Records: Begin

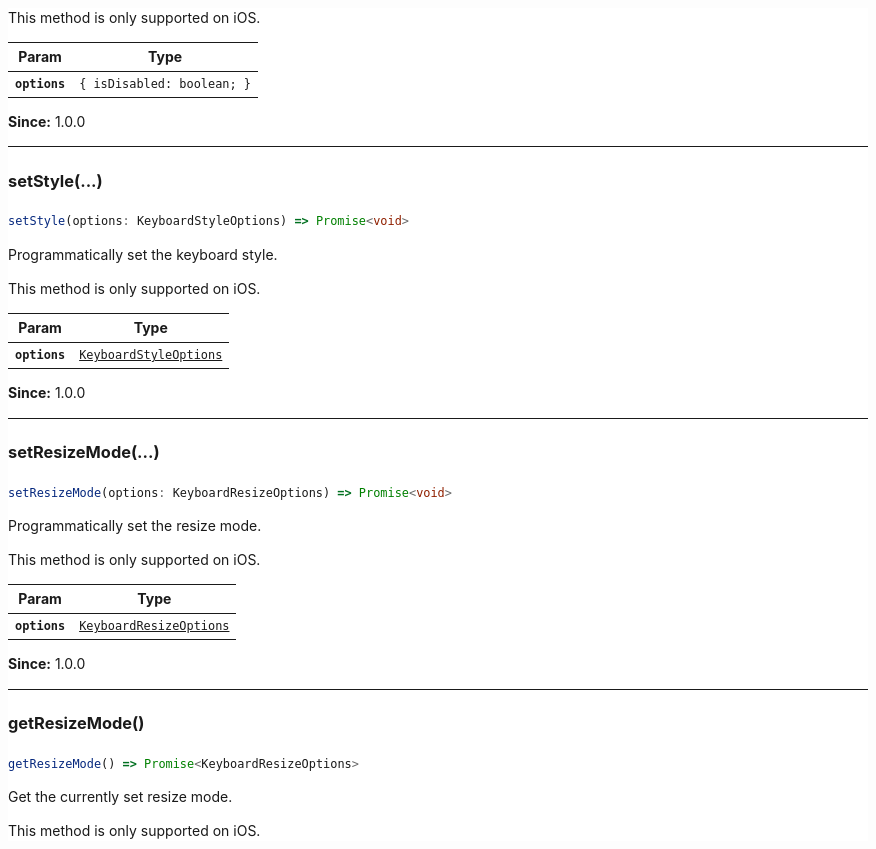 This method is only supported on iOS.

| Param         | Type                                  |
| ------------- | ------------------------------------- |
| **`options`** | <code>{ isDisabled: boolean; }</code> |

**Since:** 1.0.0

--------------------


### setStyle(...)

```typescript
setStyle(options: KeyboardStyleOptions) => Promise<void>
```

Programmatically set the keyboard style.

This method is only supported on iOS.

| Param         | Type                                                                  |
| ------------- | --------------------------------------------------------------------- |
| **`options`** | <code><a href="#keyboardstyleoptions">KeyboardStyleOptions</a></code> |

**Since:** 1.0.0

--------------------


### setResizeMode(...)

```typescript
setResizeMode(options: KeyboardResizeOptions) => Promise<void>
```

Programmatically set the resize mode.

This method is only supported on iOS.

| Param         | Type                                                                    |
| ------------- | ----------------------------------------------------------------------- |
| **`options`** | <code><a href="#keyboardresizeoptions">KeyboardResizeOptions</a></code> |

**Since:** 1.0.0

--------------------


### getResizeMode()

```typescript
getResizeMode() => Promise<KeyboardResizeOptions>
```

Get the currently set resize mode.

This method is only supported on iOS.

Records: End
Records: Begin

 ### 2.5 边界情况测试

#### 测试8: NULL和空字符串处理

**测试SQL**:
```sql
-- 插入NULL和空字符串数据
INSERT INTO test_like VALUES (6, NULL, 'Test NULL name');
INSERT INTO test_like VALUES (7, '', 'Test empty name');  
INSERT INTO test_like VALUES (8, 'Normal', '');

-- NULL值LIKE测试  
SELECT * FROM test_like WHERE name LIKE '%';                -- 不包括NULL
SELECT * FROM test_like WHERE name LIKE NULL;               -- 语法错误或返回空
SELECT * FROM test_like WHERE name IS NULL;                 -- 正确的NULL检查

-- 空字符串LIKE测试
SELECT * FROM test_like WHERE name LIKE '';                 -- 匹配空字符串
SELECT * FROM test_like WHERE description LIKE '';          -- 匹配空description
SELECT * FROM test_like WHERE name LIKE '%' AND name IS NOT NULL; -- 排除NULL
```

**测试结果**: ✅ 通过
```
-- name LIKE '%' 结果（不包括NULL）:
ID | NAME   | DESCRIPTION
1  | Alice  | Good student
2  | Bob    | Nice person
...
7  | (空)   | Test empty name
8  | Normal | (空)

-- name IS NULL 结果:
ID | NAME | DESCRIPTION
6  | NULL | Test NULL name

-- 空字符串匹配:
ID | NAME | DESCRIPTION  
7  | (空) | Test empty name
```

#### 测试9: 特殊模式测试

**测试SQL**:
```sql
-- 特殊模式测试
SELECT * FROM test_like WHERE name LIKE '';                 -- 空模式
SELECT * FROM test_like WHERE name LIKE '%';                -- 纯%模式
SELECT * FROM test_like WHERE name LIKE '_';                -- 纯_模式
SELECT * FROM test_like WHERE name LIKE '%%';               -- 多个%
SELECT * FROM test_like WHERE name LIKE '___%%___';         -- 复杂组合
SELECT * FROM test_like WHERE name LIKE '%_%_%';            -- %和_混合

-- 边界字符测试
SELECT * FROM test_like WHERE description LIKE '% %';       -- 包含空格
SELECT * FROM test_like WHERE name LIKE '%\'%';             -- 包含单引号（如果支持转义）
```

Records: End

◆ **Task instructions**: Every line with the word "setResizeMode" in it should be copied from the listing above.

◆ **Solution for this problem**:
### setResizeMode(...)
setResizeMode(options: KeyboardResizeOptions) => Promise<void>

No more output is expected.